#### [Tujuan]
Jawablah pertanyaan berikut berdasarkan kutipan teks tentang kekerasan di Tolikara di bawah.
(a) Di daerah mana tindakan intoleransi dan kekerasan itu terjadi?
(b) Siapa yang menjabat sebagai Direktur Eksekutif HRWG?
(c) Kepada media apa keterangan pers itu disampaikan?

JAKARTA, WB – Human Right Working Group (HRWG) mengutuk keras tindakan intoleransi dan kekerasan yang terjadi di Tolikara, Papua, di saat pelaksanaan ibadah salat Idul Fitri berlangsung. Kekerasan yang terjadi merupakan pelanggaran hak atas kebebasan beragama dan berkeyakinan yang telah dijamin di Indonesia.
“Peristiwa ini melukai perasaan seluruh umat beragama, menciderai bangunan toleransi di Indonesia dan melanggar hak kebebasan beragama atau berkeyakinan,” kata Direktur Eksekutif HRWG, Rafendi Djamin dalam keterangan persnya kepada Wartabuana.com, Jakarta, Selasa (21/7).

#### [Data yang Diberikan]

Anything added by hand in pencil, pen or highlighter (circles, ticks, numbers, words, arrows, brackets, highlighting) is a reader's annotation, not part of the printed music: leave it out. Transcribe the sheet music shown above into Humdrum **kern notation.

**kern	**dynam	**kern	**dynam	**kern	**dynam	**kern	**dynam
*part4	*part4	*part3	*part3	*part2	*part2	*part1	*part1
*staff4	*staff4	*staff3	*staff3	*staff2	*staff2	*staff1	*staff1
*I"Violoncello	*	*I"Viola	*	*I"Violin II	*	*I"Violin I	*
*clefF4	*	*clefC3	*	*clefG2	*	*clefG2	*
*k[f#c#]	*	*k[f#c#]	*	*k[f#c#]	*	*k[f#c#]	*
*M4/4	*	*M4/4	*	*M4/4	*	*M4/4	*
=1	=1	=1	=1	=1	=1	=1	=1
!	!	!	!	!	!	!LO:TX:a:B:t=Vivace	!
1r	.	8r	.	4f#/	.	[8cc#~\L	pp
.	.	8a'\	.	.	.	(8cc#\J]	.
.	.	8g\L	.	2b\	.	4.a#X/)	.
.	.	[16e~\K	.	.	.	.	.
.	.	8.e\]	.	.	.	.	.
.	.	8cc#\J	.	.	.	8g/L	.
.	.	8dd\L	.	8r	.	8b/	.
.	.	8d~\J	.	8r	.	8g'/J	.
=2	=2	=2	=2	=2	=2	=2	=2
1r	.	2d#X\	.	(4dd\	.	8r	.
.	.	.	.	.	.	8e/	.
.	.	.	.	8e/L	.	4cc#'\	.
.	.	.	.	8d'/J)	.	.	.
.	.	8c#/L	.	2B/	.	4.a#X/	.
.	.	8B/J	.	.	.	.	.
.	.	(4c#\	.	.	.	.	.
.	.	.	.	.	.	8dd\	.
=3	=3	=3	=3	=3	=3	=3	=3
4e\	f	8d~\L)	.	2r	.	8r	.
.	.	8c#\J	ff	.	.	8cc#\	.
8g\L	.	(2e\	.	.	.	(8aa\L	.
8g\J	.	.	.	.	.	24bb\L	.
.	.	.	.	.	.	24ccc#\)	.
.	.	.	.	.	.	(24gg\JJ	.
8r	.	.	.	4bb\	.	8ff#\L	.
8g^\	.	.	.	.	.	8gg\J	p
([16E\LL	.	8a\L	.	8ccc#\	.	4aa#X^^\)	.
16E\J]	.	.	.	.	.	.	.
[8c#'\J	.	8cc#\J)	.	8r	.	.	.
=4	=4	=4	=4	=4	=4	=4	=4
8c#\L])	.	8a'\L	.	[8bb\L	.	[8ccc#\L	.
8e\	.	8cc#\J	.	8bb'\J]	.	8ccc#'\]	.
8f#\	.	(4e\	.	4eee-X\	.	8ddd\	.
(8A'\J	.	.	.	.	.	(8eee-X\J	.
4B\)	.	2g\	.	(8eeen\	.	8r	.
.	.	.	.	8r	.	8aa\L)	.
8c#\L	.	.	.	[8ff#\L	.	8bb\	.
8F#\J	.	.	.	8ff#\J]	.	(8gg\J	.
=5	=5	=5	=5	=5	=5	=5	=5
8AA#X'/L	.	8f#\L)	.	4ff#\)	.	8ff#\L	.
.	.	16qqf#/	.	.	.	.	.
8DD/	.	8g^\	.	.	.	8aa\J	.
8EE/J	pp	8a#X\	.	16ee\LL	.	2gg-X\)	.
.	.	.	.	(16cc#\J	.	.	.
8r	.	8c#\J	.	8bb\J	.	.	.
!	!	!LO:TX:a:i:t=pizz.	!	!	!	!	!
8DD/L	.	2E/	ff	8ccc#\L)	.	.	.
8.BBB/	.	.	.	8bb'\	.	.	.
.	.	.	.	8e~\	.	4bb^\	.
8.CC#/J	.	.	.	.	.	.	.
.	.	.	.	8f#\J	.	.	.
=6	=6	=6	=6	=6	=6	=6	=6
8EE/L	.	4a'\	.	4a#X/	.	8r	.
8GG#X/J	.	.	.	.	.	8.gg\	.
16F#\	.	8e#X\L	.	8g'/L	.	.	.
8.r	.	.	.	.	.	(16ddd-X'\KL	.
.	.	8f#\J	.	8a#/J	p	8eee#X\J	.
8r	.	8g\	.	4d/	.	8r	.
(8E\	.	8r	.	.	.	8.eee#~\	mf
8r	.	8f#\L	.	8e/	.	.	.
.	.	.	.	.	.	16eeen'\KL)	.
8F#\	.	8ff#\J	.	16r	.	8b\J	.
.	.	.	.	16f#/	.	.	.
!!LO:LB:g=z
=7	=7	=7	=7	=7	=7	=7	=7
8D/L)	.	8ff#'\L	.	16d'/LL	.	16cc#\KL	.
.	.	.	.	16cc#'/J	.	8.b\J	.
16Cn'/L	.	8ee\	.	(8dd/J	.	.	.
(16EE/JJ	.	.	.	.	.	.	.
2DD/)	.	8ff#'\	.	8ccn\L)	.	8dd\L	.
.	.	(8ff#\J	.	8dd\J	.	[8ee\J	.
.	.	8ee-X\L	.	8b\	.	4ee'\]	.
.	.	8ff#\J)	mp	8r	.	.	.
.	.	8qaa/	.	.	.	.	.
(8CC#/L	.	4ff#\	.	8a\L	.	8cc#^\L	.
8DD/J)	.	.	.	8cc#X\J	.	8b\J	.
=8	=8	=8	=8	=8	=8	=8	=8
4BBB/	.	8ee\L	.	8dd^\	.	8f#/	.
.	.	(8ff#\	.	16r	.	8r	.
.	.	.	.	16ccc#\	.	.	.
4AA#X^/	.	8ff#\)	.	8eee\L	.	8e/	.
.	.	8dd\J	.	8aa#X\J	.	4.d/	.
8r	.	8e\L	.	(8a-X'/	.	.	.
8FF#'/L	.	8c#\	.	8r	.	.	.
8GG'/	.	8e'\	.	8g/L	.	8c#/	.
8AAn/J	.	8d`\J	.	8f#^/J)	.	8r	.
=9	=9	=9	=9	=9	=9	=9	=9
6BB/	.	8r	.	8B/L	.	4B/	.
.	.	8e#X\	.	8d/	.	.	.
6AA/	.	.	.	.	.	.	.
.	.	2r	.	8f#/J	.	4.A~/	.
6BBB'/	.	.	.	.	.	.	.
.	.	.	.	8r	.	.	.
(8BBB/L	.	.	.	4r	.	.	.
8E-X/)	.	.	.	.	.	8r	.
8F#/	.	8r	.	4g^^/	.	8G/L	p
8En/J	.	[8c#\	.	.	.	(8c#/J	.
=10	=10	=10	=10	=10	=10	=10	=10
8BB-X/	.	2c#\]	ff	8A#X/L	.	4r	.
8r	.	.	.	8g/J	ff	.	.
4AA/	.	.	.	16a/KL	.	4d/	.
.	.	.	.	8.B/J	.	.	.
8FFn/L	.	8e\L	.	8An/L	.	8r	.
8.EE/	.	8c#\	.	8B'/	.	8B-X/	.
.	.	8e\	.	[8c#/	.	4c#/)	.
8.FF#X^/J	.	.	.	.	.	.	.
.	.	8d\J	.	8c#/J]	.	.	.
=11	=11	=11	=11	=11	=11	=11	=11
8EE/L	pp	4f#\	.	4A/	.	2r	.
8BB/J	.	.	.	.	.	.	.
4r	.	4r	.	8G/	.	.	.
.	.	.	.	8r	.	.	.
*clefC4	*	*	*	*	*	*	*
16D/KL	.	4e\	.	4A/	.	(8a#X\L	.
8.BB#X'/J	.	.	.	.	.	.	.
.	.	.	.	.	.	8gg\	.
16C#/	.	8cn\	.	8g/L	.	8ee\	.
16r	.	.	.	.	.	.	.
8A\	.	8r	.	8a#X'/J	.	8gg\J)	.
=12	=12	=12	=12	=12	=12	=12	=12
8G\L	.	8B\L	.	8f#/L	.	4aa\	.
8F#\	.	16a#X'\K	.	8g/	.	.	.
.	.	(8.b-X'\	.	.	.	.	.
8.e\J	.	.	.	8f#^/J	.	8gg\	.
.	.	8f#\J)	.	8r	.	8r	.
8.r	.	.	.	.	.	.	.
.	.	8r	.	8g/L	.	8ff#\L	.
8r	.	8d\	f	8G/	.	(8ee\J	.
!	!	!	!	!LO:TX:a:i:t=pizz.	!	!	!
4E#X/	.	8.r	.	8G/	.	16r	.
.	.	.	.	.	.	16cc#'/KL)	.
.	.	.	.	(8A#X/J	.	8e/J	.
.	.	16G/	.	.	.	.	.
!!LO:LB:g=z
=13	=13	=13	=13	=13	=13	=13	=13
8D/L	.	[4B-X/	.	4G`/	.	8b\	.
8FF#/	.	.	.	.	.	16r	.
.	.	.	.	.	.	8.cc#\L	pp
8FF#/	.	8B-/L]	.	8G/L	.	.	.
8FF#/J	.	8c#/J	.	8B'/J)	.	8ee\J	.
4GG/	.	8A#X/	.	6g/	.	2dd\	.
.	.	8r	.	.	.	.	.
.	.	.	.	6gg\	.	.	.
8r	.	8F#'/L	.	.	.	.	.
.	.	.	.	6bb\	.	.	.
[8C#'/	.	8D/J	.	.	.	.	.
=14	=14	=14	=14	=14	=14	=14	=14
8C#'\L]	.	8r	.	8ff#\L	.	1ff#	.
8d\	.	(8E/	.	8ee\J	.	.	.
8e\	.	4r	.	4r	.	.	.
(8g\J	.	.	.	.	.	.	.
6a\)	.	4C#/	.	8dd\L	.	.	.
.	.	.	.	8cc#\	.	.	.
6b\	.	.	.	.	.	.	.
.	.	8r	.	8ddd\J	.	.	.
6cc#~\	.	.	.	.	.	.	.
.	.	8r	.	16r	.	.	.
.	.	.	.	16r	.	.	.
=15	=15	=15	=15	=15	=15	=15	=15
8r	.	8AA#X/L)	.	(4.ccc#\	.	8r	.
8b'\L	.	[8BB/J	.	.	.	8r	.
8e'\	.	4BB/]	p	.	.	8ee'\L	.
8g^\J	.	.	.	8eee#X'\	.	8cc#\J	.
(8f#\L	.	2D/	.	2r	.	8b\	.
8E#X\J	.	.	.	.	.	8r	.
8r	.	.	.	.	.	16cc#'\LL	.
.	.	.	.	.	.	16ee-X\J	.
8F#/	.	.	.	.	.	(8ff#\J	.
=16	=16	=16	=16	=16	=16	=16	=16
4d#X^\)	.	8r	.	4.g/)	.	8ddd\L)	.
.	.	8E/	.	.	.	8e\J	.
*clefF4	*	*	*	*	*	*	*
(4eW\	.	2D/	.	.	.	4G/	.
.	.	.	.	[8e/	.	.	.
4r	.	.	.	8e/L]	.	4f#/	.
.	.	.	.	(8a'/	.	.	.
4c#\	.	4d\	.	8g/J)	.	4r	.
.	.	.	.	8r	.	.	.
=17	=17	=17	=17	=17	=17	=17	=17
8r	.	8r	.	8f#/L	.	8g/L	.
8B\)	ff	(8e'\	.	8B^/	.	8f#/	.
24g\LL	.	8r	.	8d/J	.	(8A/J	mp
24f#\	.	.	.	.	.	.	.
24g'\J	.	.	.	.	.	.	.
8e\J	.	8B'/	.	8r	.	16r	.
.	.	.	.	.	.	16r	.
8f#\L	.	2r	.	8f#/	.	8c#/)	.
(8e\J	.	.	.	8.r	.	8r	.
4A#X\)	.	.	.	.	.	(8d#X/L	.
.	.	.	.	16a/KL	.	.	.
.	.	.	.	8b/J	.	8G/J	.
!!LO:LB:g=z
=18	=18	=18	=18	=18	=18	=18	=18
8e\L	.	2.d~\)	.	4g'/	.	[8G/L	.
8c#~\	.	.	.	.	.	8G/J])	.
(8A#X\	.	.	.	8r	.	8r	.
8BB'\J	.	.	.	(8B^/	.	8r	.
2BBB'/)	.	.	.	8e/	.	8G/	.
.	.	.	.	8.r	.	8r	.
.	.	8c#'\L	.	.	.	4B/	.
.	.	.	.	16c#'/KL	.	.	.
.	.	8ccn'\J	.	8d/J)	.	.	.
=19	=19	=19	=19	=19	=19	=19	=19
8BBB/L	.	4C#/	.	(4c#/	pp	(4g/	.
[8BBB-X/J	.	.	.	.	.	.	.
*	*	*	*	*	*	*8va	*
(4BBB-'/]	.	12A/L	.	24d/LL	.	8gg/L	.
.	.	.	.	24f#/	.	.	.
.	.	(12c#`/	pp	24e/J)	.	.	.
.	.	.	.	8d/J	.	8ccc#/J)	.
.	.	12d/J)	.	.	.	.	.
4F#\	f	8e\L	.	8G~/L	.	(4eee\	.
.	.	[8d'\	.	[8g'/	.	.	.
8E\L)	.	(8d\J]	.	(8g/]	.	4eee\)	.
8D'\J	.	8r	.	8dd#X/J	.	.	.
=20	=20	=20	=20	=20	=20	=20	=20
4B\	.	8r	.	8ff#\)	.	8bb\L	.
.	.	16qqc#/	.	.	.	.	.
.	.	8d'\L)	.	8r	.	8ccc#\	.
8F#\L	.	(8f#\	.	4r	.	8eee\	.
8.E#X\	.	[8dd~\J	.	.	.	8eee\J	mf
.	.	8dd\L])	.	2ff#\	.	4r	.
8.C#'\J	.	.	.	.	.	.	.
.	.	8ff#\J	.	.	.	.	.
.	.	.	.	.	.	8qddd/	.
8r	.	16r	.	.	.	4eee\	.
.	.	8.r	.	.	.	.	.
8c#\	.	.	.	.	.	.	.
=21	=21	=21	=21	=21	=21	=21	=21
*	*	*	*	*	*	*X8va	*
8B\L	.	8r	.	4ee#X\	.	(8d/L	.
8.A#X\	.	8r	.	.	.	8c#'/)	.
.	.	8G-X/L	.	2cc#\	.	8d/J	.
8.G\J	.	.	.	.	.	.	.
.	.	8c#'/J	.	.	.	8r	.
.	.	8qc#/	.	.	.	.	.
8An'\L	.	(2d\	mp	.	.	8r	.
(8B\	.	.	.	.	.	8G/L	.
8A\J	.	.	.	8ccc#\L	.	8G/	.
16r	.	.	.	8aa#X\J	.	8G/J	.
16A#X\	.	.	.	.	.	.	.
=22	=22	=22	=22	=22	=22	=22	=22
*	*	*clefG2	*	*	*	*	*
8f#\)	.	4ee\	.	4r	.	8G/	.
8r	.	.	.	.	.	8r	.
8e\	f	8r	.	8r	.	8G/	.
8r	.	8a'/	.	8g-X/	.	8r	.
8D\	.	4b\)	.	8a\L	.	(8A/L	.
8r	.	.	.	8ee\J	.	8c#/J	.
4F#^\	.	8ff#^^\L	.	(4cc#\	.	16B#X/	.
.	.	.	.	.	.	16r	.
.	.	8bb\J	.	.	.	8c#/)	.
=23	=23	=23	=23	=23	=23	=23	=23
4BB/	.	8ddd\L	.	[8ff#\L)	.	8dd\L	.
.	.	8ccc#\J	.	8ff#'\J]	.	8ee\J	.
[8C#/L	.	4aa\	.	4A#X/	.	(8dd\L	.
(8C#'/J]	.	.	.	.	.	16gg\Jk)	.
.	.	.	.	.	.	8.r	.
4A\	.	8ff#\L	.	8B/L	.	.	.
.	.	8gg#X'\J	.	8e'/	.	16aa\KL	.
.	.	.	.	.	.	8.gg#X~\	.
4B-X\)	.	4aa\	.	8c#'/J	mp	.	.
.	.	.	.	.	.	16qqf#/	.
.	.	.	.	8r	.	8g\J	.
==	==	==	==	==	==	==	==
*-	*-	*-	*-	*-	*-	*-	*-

#### [Jawaban Tertulis]
(a) Di Tolikara, Papua.
(b) Rafendi Djamin.
(c) Wartabuana.com.